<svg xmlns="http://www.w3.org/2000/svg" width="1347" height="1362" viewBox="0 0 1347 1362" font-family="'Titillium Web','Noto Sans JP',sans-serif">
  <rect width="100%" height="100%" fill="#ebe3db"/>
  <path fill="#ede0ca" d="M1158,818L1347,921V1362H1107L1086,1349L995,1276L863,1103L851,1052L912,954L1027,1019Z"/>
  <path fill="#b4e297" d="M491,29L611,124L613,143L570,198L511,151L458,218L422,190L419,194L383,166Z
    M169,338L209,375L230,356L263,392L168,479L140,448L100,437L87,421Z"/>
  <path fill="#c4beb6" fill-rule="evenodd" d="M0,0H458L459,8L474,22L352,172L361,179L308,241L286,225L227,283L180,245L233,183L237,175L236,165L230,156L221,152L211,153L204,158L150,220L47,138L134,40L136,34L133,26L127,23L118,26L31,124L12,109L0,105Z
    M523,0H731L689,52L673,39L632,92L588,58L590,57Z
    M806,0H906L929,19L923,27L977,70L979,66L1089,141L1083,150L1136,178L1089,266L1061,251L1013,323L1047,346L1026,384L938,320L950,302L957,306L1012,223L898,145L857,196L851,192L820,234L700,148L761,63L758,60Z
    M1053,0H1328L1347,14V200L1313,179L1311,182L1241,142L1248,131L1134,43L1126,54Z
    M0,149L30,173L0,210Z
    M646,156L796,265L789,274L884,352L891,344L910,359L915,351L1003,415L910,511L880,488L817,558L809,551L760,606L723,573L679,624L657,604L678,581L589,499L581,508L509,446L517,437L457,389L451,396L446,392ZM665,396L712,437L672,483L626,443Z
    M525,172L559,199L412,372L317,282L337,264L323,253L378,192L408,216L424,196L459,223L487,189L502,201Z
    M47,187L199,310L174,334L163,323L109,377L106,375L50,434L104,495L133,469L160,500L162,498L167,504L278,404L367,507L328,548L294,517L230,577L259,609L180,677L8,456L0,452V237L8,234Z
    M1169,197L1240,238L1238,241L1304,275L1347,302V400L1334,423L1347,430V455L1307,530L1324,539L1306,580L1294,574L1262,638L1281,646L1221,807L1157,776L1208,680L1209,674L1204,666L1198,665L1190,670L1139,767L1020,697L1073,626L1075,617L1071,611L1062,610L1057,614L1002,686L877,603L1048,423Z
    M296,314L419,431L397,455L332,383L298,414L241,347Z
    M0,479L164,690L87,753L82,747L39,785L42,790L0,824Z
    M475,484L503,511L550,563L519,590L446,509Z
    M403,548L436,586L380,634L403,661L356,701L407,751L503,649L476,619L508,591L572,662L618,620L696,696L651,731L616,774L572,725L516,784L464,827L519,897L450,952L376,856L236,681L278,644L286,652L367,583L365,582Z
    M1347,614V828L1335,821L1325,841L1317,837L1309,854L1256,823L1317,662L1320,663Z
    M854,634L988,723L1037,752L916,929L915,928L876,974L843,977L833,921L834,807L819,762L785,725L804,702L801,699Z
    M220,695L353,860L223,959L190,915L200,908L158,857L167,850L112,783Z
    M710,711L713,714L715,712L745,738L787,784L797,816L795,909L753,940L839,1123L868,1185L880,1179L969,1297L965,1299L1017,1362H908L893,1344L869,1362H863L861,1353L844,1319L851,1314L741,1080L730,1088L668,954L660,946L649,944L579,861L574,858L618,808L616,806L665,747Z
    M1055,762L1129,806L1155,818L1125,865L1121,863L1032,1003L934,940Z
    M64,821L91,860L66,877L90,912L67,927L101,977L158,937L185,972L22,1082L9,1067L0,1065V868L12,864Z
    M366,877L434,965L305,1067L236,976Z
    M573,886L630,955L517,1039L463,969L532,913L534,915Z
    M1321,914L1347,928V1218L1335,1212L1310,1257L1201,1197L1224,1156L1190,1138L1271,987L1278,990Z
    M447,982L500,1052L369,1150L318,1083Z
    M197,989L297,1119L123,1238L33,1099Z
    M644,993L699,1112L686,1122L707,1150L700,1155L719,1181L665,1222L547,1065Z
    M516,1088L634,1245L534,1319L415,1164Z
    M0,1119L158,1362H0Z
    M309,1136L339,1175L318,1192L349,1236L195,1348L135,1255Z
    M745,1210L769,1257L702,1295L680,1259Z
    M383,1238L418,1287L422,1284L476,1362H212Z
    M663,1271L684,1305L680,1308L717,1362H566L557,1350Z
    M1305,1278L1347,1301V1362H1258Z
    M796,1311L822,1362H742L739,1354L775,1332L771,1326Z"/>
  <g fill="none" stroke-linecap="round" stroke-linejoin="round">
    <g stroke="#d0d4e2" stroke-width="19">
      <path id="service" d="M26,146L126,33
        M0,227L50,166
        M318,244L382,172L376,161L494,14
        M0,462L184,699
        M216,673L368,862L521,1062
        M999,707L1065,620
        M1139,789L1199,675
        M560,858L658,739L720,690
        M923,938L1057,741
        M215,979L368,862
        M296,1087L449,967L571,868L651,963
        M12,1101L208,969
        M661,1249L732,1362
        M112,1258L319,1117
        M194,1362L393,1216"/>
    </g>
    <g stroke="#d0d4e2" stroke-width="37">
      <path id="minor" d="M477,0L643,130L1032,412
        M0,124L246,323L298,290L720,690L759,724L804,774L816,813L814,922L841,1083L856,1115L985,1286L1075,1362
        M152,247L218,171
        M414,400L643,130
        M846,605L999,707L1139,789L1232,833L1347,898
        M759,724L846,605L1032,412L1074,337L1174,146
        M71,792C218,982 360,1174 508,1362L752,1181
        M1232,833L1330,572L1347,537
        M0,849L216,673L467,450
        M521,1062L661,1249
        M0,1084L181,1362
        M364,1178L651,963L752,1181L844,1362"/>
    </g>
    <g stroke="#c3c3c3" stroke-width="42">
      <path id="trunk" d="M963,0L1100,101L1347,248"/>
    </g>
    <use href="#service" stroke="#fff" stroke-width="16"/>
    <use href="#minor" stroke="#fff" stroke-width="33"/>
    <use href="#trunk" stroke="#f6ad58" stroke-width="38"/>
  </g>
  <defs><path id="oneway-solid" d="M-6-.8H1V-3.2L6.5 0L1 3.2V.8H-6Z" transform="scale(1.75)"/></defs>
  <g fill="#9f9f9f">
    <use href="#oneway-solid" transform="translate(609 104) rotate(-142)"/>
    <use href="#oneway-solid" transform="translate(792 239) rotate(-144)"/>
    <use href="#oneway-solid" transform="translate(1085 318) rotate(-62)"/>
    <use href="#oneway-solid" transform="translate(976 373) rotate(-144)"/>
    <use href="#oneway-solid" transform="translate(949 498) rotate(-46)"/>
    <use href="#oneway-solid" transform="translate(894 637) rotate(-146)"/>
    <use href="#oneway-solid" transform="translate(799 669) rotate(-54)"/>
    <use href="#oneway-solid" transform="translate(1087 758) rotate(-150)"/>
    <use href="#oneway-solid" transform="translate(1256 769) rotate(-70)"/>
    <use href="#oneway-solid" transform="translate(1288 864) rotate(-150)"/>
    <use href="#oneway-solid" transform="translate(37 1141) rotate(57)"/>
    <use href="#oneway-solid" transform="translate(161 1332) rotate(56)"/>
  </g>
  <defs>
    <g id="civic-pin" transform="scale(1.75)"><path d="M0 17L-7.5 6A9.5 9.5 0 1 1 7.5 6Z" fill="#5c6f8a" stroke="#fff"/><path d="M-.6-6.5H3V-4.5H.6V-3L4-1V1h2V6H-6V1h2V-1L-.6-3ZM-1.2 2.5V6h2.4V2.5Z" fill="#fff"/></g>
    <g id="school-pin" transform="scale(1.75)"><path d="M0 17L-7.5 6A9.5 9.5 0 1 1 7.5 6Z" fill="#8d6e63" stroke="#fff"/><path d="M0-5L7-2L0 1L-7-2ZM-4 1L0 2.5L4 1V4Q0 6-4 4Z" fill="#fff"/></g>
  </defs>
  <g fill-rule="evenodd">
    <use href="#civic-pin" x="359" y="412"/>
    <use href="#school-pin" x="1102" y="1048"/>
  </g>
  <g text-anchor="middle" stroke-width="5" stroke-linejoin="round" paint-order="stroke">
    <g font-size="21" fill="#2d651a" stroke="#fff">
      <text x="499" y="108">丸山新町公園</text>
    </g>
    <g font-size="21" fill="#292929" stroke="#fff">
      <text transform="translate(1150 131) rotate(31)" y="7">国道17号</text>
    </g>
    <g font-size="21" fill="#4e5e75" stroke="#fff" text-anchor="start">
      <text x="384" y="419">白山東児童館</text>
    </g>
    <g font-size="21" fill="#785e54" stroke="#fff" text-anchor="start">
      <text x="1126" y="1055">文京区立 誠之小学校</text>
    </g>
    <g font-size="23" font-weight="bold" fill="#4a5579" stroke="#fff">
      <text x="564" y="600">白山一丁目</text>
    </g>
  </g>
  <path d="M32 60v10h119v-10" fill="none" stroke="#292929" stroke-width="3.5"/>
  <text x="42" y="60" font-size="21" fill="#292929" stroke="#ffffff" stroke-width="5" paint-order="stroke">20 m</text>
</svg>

◇ ◇ ◇ ◇ ◇

* _WHAT IS BEING ASKED_
If "rule" is in a line of the listing above, count that line; give the final number and nothing more.

* _WRITTEN REPLY_
2